期せずして本能寺で信長が暗殺された後は、後継者の権利も会った彼も、瞬く間に天下人となった太閤秀吉に従属したのである。太閤も氏郷の才覚と血統を恐れたのか、大阪から離れた北の探題として移封し、その地を納めさせる。独眼流正宗の脅威や、反乱の絶えない北の地の政治に苦慮し早死にしたとか、石田三成、直江兼続に暗殺されたとも言う。

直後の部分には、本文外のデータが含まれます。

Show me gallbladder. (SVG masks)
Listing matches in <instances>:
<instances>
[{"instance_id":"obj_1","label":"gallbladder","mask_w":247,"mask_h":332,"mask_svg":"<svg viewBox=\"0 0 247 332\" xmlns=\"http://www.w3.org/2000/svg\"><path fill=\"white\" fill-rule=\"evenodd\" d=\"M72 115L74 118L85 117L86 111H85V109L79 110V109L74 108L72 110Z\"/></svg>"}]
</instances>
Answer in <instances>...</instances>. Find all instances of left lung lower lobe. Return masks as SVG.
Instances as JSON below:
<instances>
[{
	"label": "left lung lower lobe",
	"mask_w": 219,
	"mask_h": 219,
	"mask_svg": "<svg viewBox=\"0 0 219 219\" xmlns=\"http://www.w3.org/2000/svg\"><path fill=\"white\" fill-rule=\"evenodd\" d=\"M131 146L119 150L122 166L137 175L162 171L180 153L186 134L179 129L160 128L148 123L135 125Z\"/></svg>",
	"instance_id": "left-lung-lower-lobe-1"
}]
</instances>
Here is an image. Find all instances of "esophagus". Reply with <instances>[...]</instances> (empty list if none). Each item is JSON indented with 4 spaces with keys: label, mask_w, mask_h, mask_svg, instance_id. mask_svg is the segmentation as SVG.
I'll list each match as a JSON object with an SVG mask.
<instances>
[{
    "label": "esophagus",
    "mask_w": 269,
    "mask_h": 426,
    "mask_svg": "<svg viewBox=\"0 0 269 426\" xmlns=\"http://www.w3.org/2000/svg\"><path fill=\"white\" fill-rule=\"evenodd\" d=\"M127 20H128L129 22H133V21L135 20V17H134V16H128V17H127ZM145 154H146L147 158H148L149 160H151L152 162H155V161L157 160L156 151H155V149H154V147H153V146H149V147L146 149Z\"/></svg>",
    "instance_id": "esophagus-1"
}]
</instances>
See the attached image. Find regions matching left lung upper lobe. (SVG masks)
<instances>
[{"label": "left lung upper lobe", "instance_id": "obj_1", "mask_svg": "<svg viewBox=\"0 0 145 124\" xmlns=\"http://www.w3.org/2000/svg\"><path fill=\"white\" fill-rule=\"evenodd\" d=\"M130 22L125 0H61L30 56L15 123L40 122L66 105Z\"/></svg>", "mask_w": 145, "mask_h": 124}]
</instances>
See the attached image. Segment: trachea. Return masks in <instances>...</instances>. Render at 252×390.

いずれにせよ、その才覚の大いに発揮する事なく、僅かながらこの地に城郭を築き、若くして逝去した。必ずしも大往生とは言えなかったのではあるまいか。
蒲生氏郷公之墓.jpg蒲生氏郷公.jpg
幽玄の輝きを放つ、鶴ヶ城。鶴ヶ城.jpg
その後この地は、上杉景勝公、保科公を経て幕末まで続く松平公と受け継がれる。上杉公は米沢に移封(減俸)、松平会津藩はご存知の通り、幕末は賊軍として白虎隊をはじめ悲惨な戦争後、斗南藩に移封(減俸)という歴史を辿る。

この連休中も大いに歴史観光のためにPR、宣伝をしているこの地だが、思いの他、観光客は見かけなかったし、町自体が重く沈んでいる気がした。

鶴ヶ城で暮らした大名以外のこの地の色、産業を歴史から解き離れた所で見てみたいと思う。